Task directions:
The pictures do not go in the copy. Reproduce the rest of the entries exactly.

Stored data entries
◇ ◇ ◇ ◇
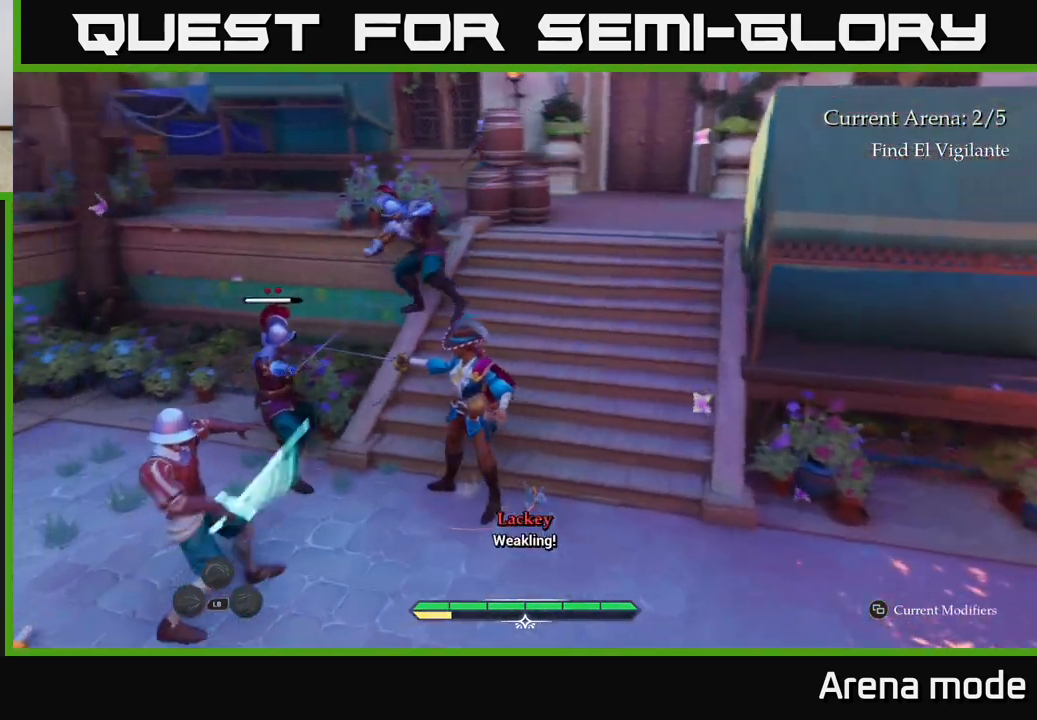
{"buttons": ["B"], "left_stick": "left", "right_stick": "center", "events": [[33, "left_stick", "left"], [83, "X", "up"], [183, "left_stick", "center"], [200, "X", "down"], [267, "X", "up"], [400, "left_stick", "left"], [450, "B", "down"]]}
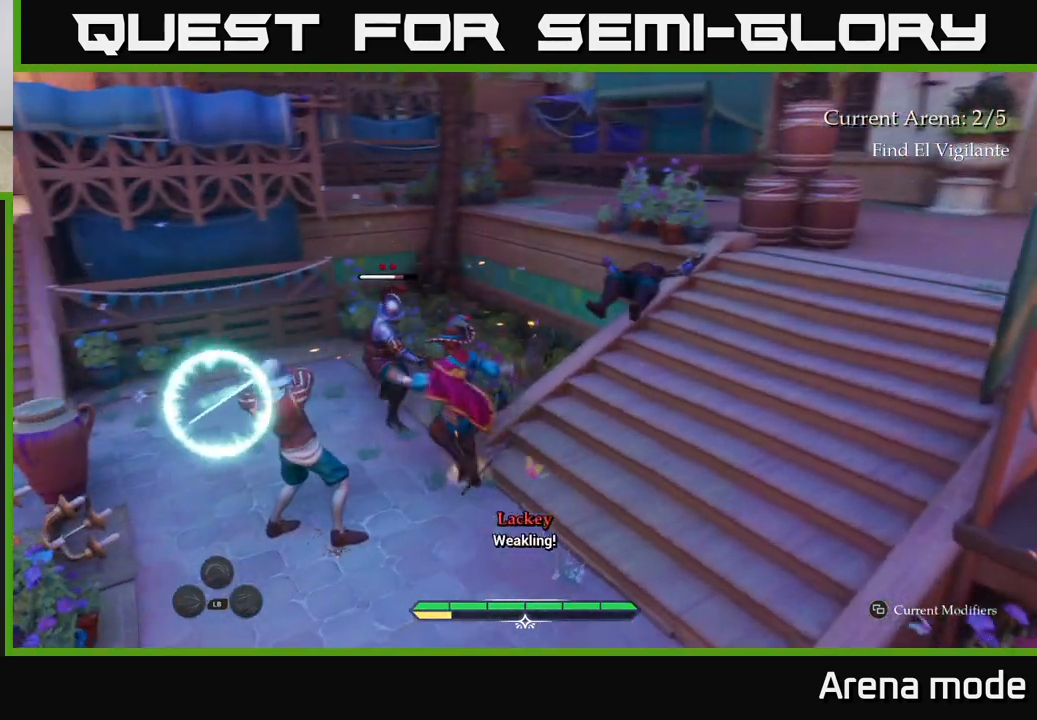
{"buttons": [], "left_stick": "center", "right_stick": "center", "events": [[17, "B", "up"], [167, "left_stick", "center"]]}
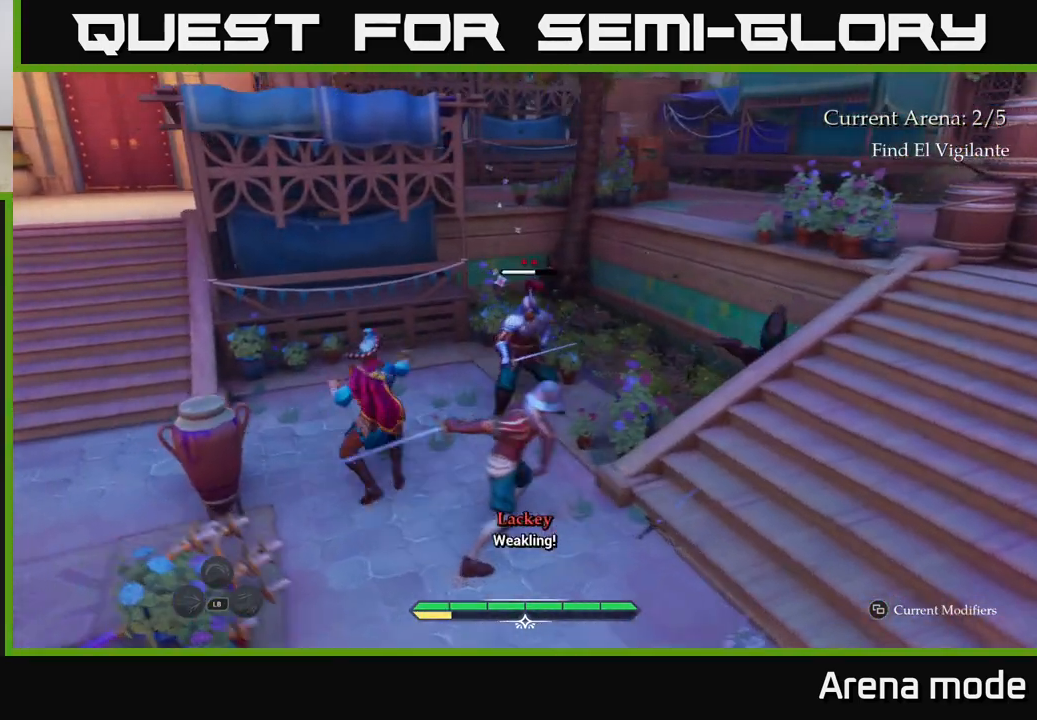
{"buttons": ["X"], "left_stick": "right", "right_stick": "center", "events": [[33, "left_stick", "down-right"], [50, "X", "down"], [133, "X", "up"], [417, "X", "down"], [450, "left_stick", "right"]]}
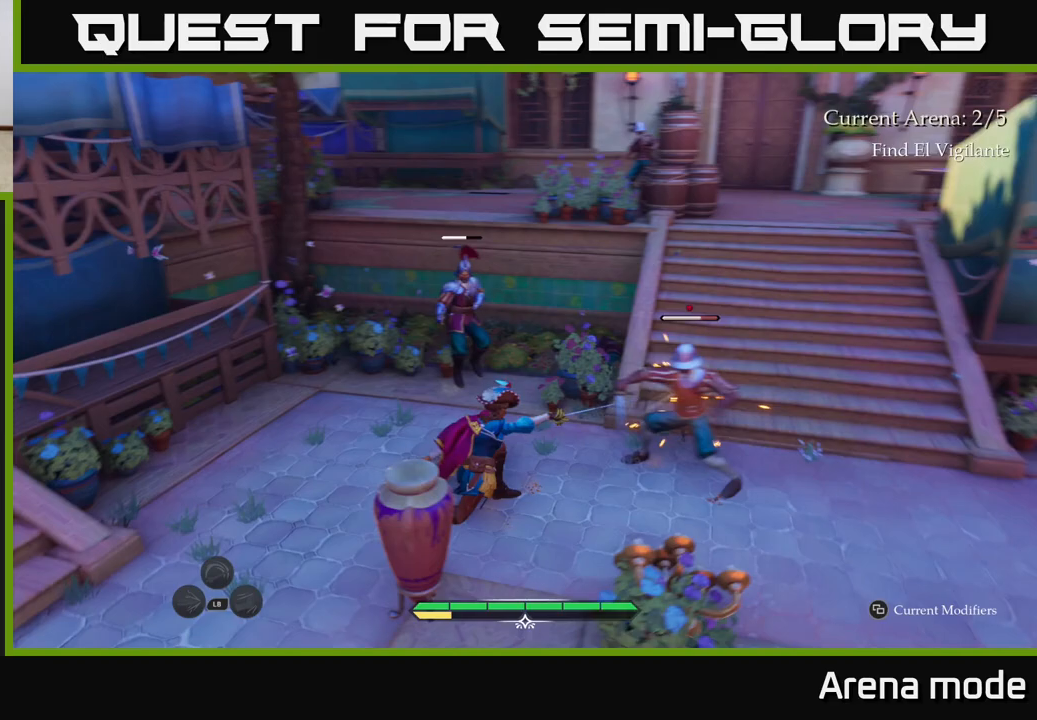
{"buttons": [], "left_stick": "up-right", "right_stick": "center", "events": [[17, "X", "up"], [167, "X", "down"], [283, "X", "up"], [333, "left_stick", "up-right"], [417, "X", "down"], [500, "X", "up"]]}
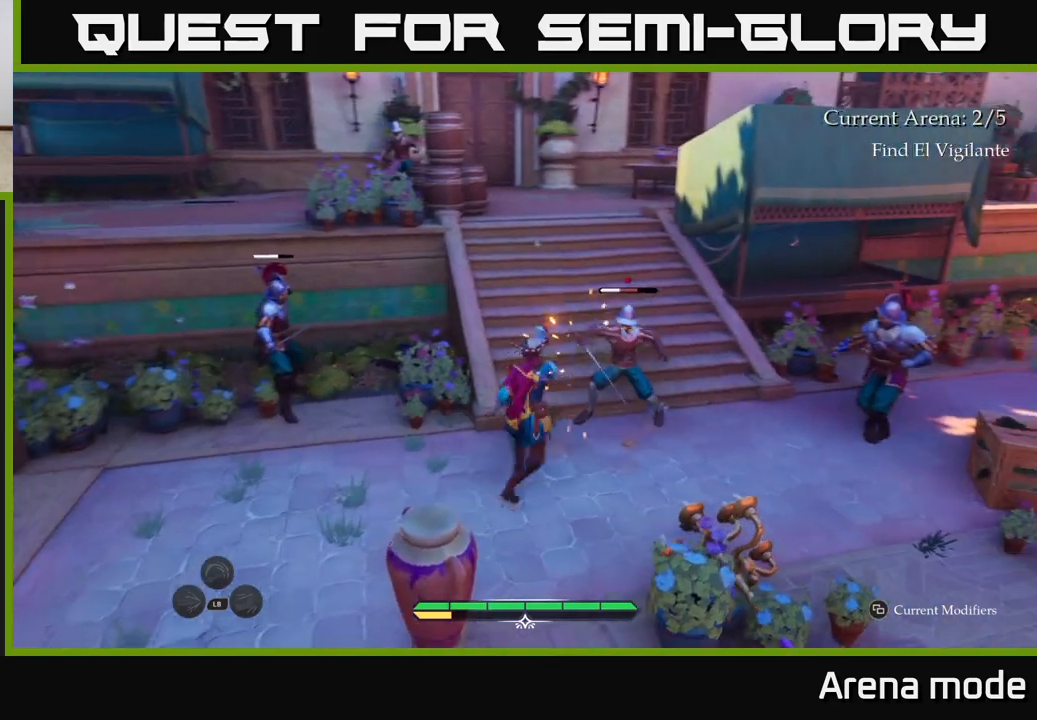
{"buttons": [], "left_stick": "center", "right_stick": "center", "events": [[233, "left_stick", "center"]]}
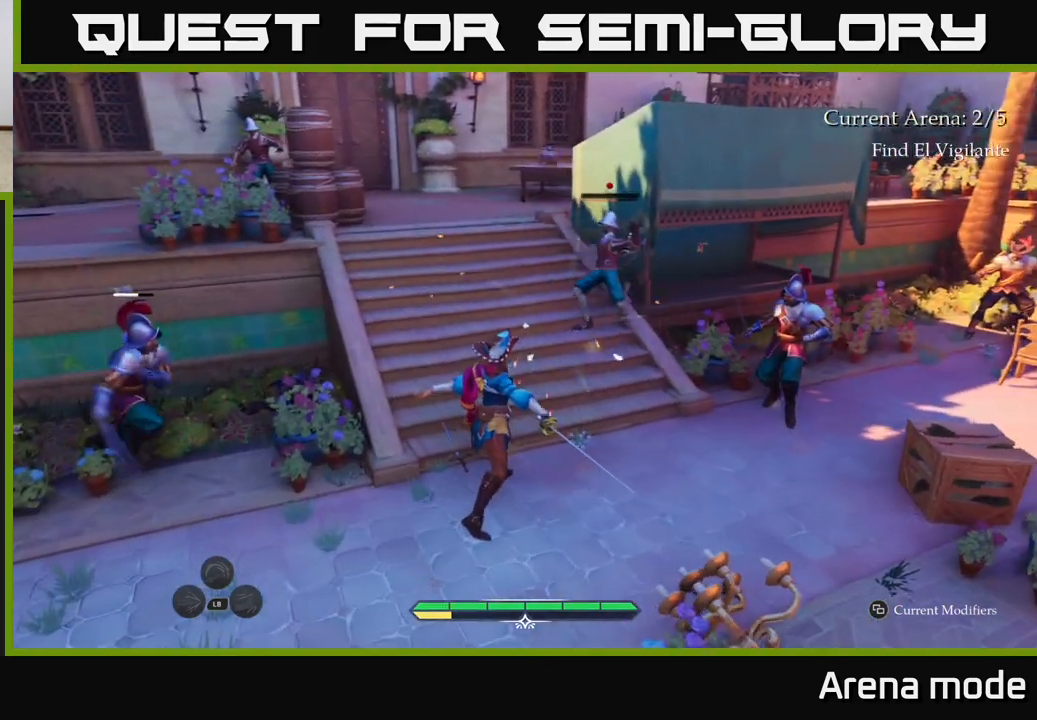
{"buttons": [], "left_stick": "center", "right_stick": "center", "events": [[83, "left_stick", "up"], [117, "X", "down"], [167, "X", "up"], [450, "left_stick", "center"]]}
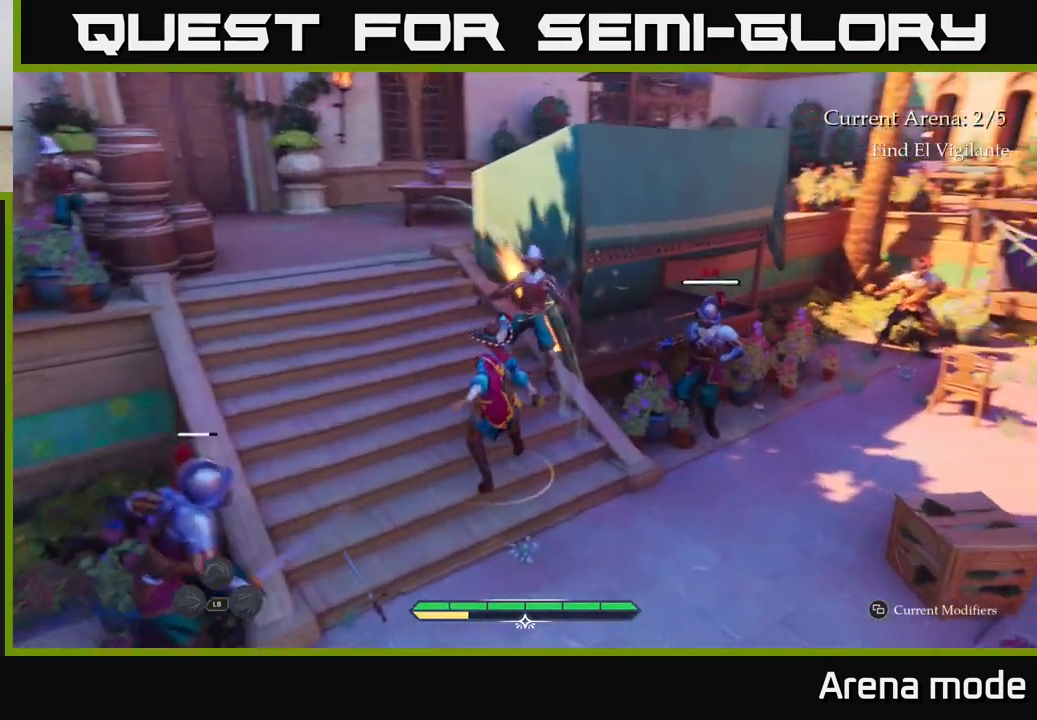
{"buttons": [], "left_stick": "down-left", "right_stick": "center", "events": [[183, "left_stick", "down-left"], [250, "B", "down"], [350, "B", "up"]]}
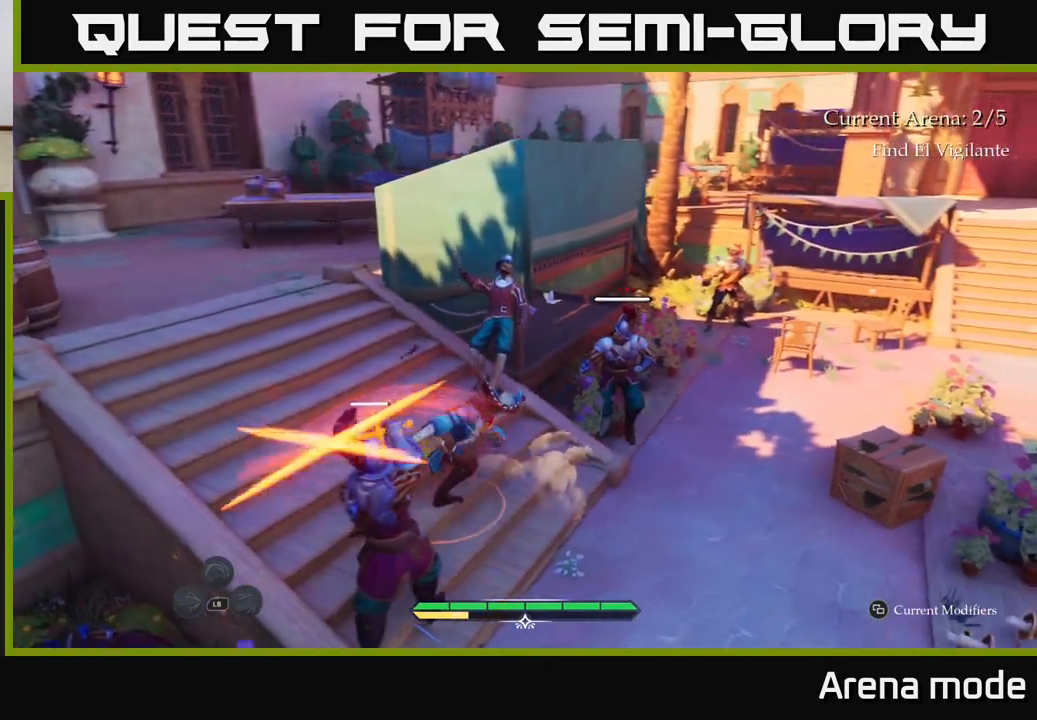
{"buttons": [], "left_stick": "down-right", "right_stick": "center", "events": [[17, "left_stick", "center"], [417, "left_stick", "down-right"]]}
◇ ◇ ◇ ◇
Answer space:
{"buttons": ["B"], "left_stick": "left", "right_stick": "center", "events": [[33, "left_stick", "left"], [83, "X", "up"], [183, "left_stick", "center"], [200, "X", "down"], [267, "X", "up"], [400, "left_stick", "left"], [450, "B", "down"]]}
{"buttons": [], "left_stick": "center", "right_stick": "center", "events": [[17, "B", "up"], [167, "left_stick", "center"]]}
{"buttons": ["X"], "left_stick": "right", "right_stick": "center", "events": [[33, "left_stick", "down-right"], [50, "X", "down"], [133, "X", "up"], [417, "X", "down"], [450, "left_stick", "right"]]}
{"buttons": [], "left_stick": "up-right", "right_stick": "center", "events": [[17, "X", "up"], [167, "X", "down"], [283, "X", "up"], [333, "left_stick", "up-right"], [417, "X", "down"], [500, "X", "up"]]}
{"buttons": [], "left_stick": "center", "right_stick": "center", "events": [[233, "left_stick", "center"]]}
{"buttons": [], "left_stick": "center", "right_stick": "center", "events": [[83, "left_stick", "up"], [117, "X", "down"], [167, "X", "up"], [450, "left_stick", "center"]]}
{"buttons": [], "left_stick": "down-left", "right_stick": "center", "events": [[183, "left_stick", "down-left"], [250, "B", "down"], [350, "B", "up"]]}
{"buttons": [], "left_stick": "down-right", "right_stick": "center", "events": [[17, "left_stick", "center"], [417, "left_stick", "down-right"]]}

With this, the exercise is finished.